Start of Passage

Suddenly, commercial banks, the less glamorous peers of the financial world, are the flavour of the season.


With the last two remaining big investment banks seeking refuge with the US Federal Reserve, Wall Street changes irrevocably after two decades of huge profit-taking. It was only a matter of time before the hurricane that took a toll on the other members of the Big Five— Bear Stearns earlier in the year and Merrill Lynch and Lehman Brothers last week— struck the other two, Morgan Stanley and Goldman Sachs, despite their relatively better balance sheets and less “toxic mortgages”. The US Treasury Secretary, Mr Henry Paulson, offered a $700-billion bailout plan for the distressed financial markets and the offer of becoming commercial banks to the two remaining giants of Wall Street after Lehman Brothers had collapsed, finding no rescuers, and Merrill Lynch had been bought by Bank of America. Both of them will now be subject to tighter regulatory control. They will be able to access US Fed funds that their less fortunate rivals, Bear Stearns and Lehman could not, as independent investment banks. Suddenly, commercial banks, the less glamorous peers of the financial world, are the flavour of the season.

End of Passage

* **Assignment 1**
List the five Big Five investment banks named in the passage on Wall Street's investment banks.
* **Assignment 2**
Continue the passage on Wall Street's investment banks from its final sentence.
You won't need the lines that follow this text.

Start of Given information

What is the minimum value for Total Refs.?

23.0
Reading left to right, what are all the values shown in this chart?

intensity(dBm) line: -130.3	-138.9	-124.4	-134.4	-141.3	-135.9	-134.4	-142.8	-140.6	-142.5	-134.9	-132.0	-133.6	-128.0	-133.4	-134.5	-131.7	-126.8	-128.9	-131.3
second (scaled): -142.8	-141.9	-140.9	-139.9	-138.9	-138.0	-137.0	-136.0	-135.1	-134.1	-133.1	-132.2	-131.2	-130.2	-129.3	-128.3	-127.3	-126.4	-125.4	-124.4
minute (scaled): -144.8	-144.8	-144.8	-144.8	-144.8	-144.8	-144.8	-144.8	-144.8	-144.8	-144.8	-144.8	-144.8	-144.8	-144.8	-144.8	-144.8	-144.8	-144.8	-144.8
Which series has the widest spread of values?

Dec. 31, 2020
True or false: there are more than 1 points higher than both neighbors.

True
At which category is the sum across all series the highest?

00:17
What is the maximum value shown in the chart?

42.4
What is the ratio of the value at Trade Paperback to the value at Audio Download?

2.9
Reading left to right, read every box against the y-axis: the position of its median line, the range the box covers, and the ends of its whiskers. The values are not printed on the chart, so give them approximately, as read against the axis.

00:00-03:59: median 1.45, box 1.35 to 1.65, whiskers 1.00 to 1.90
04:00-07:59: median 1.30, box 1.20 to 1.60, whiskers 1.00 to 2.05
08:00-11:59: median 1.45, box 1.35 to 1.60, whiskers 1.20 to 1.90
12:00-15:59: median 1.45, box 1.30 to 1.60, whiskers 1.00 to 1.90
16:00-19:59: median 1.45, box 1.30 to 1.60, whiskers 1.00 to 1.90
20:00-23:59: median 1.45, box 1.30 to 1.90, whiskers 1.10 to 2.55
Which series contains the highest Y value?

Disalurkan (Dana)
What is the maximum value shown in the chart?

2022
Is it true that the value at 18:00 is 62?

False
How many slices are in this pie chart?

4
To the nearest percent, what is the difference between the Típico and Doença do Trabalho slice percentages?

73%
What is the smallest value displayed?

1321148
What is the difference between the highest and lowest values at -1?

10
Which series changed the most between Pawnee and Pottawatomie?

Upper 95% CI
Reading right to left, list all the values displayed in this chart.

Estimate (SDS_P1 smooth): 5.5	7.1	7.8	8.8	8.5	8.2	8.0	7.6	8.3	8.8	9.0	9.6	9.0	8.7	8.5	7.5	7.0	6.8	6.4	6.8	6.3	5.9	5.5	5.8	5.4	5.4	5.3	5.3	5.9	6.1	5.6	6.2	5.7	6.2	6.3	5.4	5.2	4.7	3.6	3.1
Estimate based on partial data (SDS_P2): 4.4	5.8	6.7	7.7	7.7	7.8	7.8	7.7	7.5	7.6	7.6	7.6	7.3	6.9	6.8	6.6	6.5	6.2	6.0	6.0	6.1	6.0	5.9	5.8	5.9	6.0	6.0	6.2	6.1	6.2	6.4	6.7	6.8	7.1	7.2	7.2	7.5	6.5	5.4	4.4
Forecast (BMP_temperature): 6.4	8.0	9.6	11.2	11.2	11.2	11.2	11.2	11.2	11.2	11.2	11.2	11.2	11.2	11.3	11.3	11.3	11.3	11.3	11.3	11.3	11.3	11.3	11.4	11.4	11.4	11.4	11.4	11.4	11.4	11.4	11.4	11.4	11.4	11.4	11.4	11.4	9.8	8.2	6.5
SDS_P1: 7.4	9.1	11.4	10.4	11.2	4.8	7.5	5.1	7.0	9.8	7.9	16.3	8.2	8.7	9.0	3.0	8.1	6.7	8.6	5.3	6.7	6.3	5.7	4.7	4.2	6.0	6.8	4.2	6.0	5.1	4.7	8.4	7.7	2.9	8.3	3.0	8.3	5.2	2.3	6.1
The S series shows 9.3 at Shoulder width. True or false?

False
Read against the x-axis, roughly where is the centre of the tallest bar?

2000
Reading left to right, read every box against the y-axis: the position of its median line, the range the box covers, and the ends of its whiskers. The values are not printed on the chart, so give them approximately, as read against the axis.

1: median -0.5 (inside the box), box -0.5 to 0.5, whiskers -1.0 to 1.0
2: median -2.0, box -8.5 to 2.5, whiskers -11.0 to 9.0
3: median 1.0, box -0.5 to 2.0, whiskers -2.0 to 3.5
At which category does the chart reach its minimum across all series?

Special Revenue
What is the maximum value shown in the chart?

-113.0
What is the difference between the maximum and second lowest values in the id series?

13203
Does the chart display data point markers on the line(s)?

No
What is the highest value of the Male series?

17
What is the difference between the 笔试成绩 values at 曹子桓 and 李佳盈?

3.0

End of Given information

* **Answer box 1**
Bear Stearns, Merrill Lynch, Lehman Brothers, Morgan Stanley, Goldman Sachs

* **Answer box 2**
The involuntary mergers of the troubled investment giants into the commercial banks suggest the rise of universal banking, that combines commercial and investment banking. Despite the repeal of the Glass-Steagall Act of 1933 and the Banking Holding Company Act 1956, both of which separated commercial banking and insurance respectively from investment banking, universal banking found no takers. But at a more fundamental level, the collapse of the Big Five investment banks and the bailout plan of the US Fed and the central banks of Japan and Australia suggest a backdoor entry of government regulation of the largely freewheeling investment banking world that had flourished after 1999.

The universal banking model found favour in India around that time when private banks were allowed to compete with public sector scheduled banks for deposits and advisory services. Just how the Indian entities of the two largest and erstwhile investment banks will fare after their conversion will be clear in the days to come. While the US copes with the spectacular hubris of runaway deregulation, Indian policymakers will have to balance their existing cautionary approach with de-regulation doses that allow the far less leveraged financial entities greater elbow room for risk-taking and profits. That will be the greatest challenge thrown India’s way by the chaos on Wall Street.